[ovs-discuss] About CPU usage and packet size

Tue Jun 14 06:18:23 UTC 2011

On Jun 13, 2011, at 10:23 PM, Victor T. wrote:

> So i would like to ask now more specifically about the CPU usage of the OpenVSwitch and the different types of packet size in a flow.
> 
> My test setup consists of 3 PCs, where 1 sends data to 3 by 2(OpenVSwitch,Nox). The traffic was generated by Iperf UDP.
> 
> I tested with datagram sizes of 100 bytes and 1470 bytes, and the difference i've noticed is that in the CPU monitor, when i use a 50Mb/s bandwidth and 100 bytes of datagram, the CPU usage meter rises up and stays high for a few seconds, and then drops and becomes "normal", even with the flow passing through it.
> 
> With the same BW and 1470 byte-datagram, the CPU usage meter didn't rise much, and as the other one in a few seconds you just could say its there...
> 
> Is this normal?

As I mentioned on the OpenFlow list, my guess is that your small packets are going at such a high rate that many of them are going up to userspace (ovs-vswitchd) before the kernel entries can be added.  The CPU drop probably occurs once the flows are in the kernel.  My guess is that if you ran the same test with TCP, you wouldn't see the same CPU spike, since the packets won't start blasting until after the 3-way handshake has completed.  

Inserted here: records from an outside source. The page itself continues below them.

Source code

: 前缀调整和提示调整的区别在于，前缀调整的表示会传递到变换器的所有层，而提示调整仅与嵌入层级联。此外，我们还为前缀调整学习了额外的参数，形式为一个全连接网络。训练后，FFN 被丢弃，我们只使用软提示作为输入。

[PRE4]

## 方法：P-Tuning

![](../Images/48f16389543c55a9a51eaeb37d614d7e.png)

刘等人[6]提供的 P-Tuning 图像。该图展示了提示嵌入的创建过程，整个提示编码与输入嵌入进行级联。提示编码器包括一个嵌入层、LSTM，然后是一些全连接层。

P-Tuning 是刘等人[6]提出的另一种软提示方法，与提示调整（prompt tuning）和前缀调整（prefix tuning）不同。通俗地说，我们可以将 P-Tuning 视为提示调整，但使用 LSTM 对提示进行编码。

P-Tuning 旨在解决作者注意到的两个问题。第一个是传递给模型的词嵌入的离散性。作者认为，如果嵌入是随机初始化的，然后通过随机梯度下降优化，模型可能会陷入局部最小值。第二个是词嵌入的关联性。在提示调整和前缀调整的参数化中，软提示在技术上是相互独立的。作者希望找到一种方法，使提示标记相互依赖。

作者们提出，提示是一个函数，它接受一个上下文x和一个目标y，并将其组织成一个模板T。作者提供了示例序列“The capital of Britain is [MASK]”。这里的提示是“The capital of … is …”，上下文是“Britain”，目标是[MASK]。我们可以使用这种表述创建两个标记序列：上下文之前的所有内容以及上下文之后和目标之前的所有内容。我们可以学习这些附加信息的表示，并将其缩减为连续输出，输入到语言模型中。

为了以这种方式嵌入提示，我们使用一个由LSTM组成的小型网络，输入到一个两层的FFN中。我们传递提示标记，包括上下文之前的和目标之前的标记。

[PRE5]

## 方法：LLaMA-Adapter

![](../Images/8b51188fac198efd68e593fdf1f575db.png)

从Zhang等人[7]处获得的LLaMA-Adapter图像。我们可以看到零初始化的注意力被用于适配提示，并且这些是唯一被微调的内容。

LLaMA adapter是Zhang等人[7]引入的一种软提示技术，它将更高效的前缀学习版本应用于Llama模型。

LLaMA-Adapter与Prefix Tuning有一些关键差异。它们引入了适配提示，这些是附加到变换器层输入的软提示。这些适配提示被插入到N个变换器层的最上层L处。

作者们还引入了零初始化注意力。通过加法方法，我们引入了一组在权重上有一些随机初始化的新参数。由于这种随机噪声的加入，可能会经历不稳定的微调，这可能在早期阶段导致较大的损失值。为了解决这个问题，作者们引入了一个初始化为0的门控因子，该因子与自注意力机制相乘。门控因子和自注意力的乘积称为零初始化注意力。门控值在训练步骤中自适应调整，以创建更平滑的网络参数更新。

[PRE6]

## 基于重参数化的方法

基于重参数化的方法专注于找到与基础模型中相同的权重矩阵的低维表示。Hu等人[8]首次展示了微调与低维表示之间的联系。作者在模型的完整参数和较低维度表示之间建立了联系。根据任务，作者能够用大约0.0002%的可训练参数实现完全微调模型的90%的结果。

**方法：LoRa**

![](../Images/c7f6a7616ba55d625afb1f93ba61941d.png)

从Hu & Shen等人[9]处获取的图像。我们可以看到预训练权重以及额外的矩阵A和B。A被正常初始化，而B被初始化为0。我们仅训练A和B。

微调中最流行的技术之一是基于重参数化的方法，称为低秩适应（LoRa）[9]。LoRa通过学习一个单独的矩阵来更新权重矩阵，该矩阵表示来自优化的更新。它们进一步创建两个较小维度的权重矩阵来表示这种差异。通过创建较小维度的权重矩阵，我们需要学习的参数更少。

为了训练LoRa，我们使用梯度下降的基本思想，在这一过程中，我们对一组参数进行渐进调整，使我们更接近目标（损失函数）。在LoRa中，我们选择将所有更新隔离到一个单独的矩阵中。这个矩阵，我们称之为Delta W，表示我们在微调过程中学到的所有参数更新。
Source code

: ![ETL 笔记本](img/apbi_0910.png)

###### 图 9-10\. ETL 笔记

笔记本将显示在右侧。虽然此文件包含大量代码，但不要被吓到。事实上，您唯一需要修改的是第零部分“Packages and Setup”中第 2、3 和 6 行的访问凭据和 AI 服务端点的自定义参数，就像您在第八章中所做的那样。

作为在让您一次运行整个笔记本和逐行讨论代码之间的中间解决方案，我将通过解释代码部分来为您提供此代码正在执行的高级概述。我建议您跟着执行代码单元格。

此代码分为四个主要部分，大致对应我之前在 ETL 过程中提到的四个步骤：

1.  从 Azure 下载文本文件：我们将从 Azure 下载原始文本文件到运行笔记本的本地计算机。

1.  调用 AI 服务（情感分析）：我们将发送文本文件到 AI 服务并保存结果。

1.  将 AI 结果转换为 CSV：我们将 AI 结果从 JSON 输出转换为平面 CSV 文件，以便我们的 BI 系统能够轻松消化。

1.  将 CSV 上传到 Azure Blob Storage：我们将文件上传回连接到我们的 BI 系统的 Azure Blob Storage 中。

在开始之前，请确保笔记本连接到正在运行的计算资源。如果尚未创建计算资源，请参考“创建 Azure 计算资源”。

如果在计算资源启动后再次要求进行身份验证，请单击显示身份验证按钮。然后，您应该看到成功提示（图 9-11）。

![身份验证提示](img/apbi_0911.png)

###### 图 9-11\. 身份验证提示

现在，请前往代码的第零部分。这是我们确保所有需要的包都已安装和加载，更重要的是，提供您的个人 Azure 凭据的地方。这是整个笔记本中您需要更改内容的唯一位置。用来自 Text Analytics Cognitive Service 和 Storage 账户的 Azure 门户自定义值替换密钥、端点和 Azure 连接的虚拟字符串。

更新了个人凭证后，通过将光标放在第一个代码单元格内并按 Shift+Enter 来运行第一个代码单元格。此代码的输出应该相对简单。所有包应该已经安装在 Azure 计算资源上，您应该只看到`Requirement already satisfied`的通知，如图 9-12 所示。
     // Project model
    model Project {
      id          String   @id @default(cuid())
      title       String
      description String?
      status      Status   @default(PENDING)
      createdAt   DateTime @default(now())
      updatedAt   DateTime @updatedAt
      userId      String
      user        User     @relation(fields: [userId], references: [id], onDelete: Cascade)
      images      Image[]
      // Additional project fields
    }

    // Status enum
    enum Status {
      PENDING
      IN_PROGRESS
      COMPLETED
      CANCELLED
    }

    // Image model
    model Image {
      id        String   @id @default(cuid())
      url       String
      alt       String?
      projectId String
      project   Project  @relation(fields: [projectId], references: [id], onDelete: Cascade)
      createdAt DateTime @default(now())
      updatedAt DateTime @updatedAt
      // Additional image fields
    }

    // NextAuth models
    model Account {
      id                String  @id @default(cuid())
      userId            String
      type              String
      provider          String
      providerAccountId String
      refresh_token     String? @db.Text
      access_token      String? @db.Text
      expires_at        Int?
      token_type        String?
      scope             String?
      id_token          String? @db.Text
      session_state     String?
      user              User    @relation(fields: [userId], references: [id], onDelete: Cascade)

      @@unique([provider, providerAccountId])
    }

Section 4 of this paper discusses OVS's design and some of its implications:

	http://openvswitch.org/papers/hotnets2009.pdf

> I was trying to measure how much CPU the OpenVSwitch is consuming for each type of flow, do you guys think its possible?

You can help determine if the problem is due to packets being sent to userspace by running the "ovs-dpctl show" command with the different sizes datagrams.  For example:

-=-=-=-=-=-=-=-=-
[root at stumpjump ~]# ovs-dpctl show
system at xenbr0:
	lookups: frags:0, hit:116519019, missed:1663188, lost:213
	port 0: xenbr0 (internal)
	port 1: eth0
	port 2: vif20.1
-=-=-=-=-=-=-=-=-

The "hit" field counts the number of packets that matched a kernel flow entry.  The "missed" field counts the number of packets that didn't match a kernel flow entry and were sent to userspace.  The "lost" field counts the number of packets that were dropped due to the "miss" queue being full.  If the "missed" or "lost" count are particularly high, this is probably the source of the CPU spike.  In real network traffic, flows don't usually start blasting at full rate immediately, so we haven't seen the design be too much of an issue.

--Justin